Mo Ibrahim Governance Prize Is A Social Ridicule

By The AGES Media

Once again the Mo Ibrahim Foundation announced its annual governance prize to African corporate and executive leaders. It announced on 16th may 2016. But unfortunately, the seven-member prize committee had failed to find a winner for the 2015 award; No African leader met the criteria for the prize.

The prize was launched ten years ago and it carries a value of 5 million US dollars to the winner. So far the prize has been awarded four times since it was established in 2006: Mozambique's Joaquim Alberto Chissano, Botswana's Festus Gontebanye Mogae, Cape Verde's Pedro De Verona Rodrigues Pires and Namibia's Hifikepunye Pohamba. South Africa's Nelson Mandela was awarded an honorary prize in 2007 with reasons known to the committee.

The five criteria for the prize for former leaders include democratic election, serving of a required mandated term and the demonstration of exceptional leadership. With offices in London and Senegal, the Mo Ibrahim Foundation is an African Foundation set up to put governance at the centre of any conversation on African development.

However, study of African politics and governance show that the above criteria are not the popular values in African political culture. Rationality that go with African politics go beyond the above ivory tower cosmetics, for example, Rwandans want Kagame to be the life president, half of the population of Uganda love Yoweri Museveni.

The people of Kenyan unanimously voted for Uhuru Kenyatta and William Ruto to be the president and the deputy president, surprisingly these two people by then were the ICC criminal suspects facing charges of rape, murder and crime against humanity.
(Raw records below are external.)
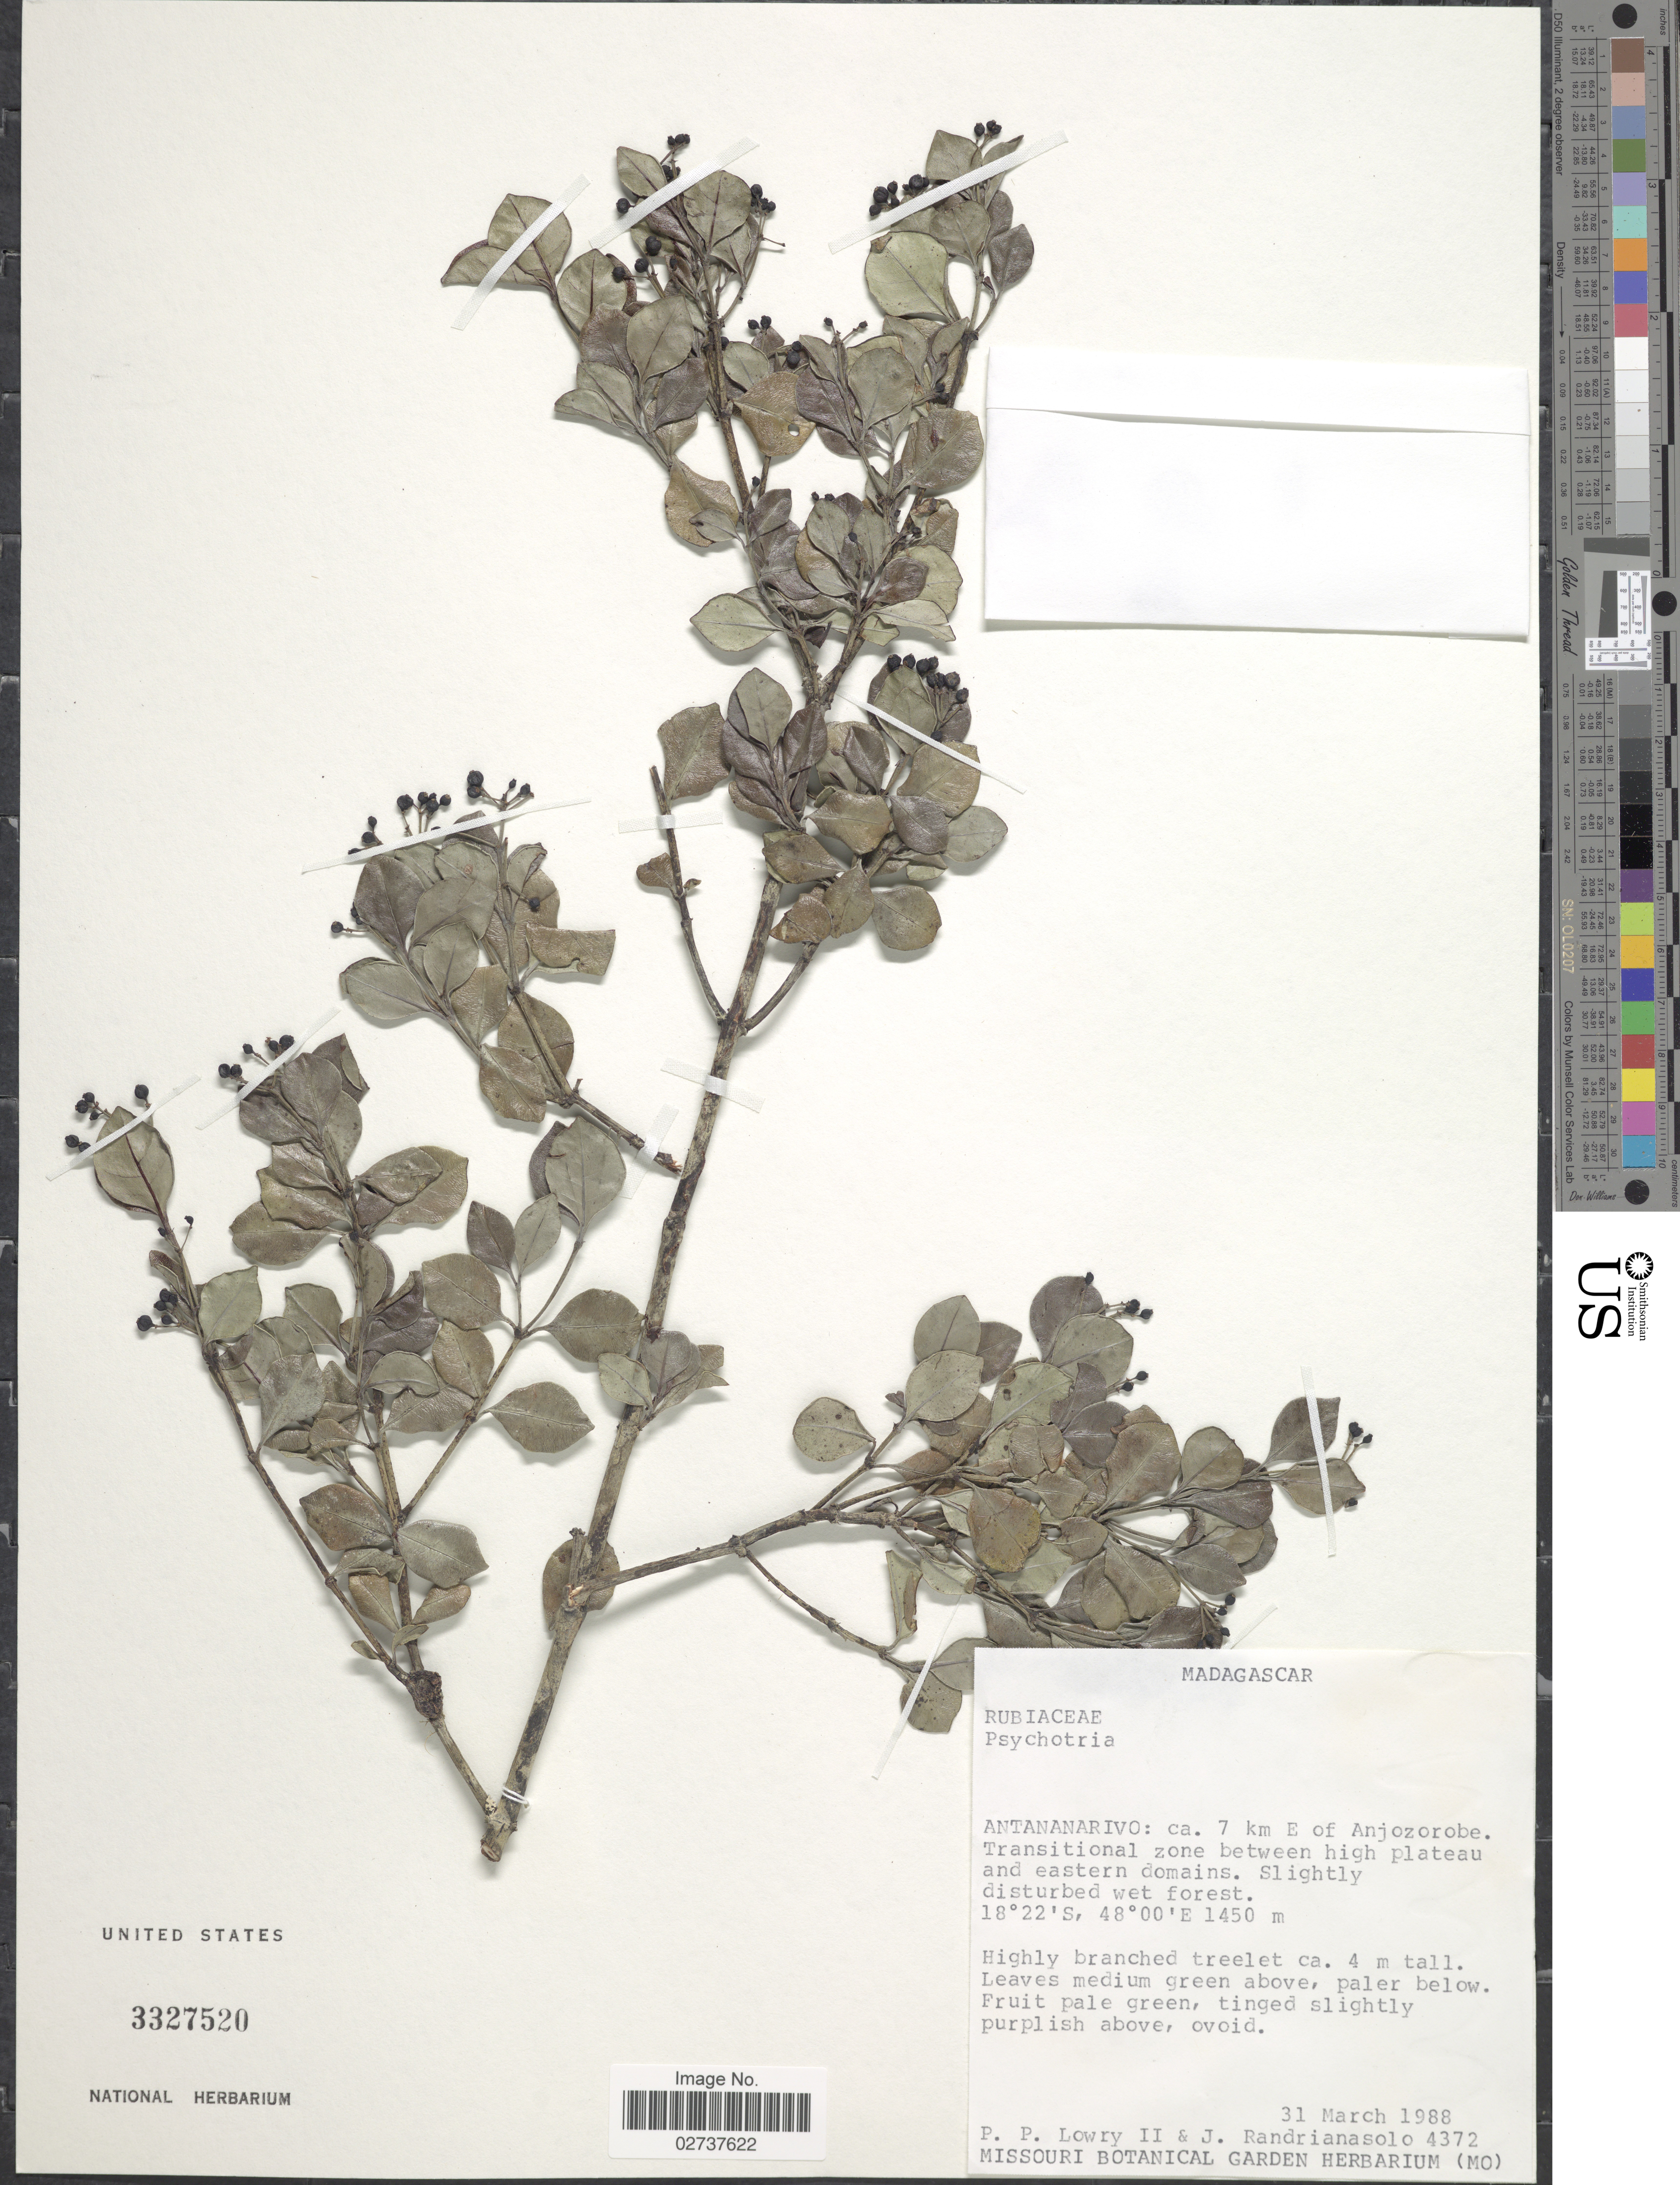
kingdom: Plantae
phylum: Tracheophyta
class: Magnoliopsida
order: Gentianales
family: Rubiaceae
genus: Psychotria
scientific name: Psychotria sp.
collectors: P. P. Lowry & J. Randrianasolo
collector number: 4372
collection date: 1988-03-31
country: Madagascar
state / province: Analamanga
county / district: Anjozorobe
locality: Ca. 7 km E of Anjozorobe, Transitional zone between high plateau and eastern domains.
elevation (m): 1450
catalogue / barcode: US 3327520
And Ruto in particular had been convicted by the high court for having corrupted and usurped land from the lawful owner. Mo Ibrahim needs technical understanding of such political facts before he keeps on dangling his carrot.

Contrastingly, it is obvious that this governance prize is achieving nothing nor helping Africa in any way to overcome its governance challenges. Technically it is an institution dancing to the tune of Western attitude towards politics in Africa. The punitive approach of using money as a motivation to good leadership cannot work in the modern world. It is unfortunate that the prize is too mechanical, under-researched, in-efficient, un-appealing, un-justifiable and un-intelligible. Leaders don’t go tyrannical because they lack money, several things direct passions of a man or a woman in power. Future promise of money alone cannot change the current psychology of the person in power.

The most miserable part of the Mo Ibrahim prize, that makes it look a social ridicule is the amount of money in a prize. It is too small. For example a junior accountant at Moi University in Kenya has been able to swindle more than 5 million Us dollars in three years, a politician in Kenya is able to swindle a hundred million Us dollars in a year, thus going by the technical truth in the psychology of game theory no rational human being can avoid to steal 100 million US dollar that because he or she is waiting for a miserable 5 million Us dollars that will skeptically come in the uncertain future.

Political leaders like Paul Biya who has been prime minister or president of Cameroon for 40 years, Teodoro Obiang Nguema Mbasogo, president of Equatorial Guinea for 36 years, Jose Eduardo dos Santos who has been leading Angola as president since 1979 and President Robert Mugabe, who has led Zimbabwe since 1980, don’t need a prize of 5 million US Dollars, in fact to make this is big joke. Surprisingly all up-coming politicians in Africa admire Mugabe and the likes of Mugabe.

It is also a mind-boggling experience to realize that even those political leaders in Africa being praised by the Western powers for being democratic only end up to be dictators, like Paul Kagame has now extended his term of presidency to indefinite duration in spite of praise for him by the Western powers. The connotation is that no African political leader admires Mo Ibrahim prize, the reason for this is that the prize is too miserable.

Thus, if Mo Ibrahim wants to be part of the African struggle for achievement of stable, inclusive, secure and democratic governance, he is then forced to stop being cosmetic, he must move beyond the Western way of looking at Africa and realize that leaders of resource rich nations like those in Africa don’t need his sardonic and miserable prize, let him donate that money towards African soldiers fighting the Alshabab in Somalia or give it out as a scholarship to African students researching on Ebola and special viruses like HivAids.But the present crisis in African governance cannot be ameliorated in a cosmetic approach like the one Mo Ibrahim took.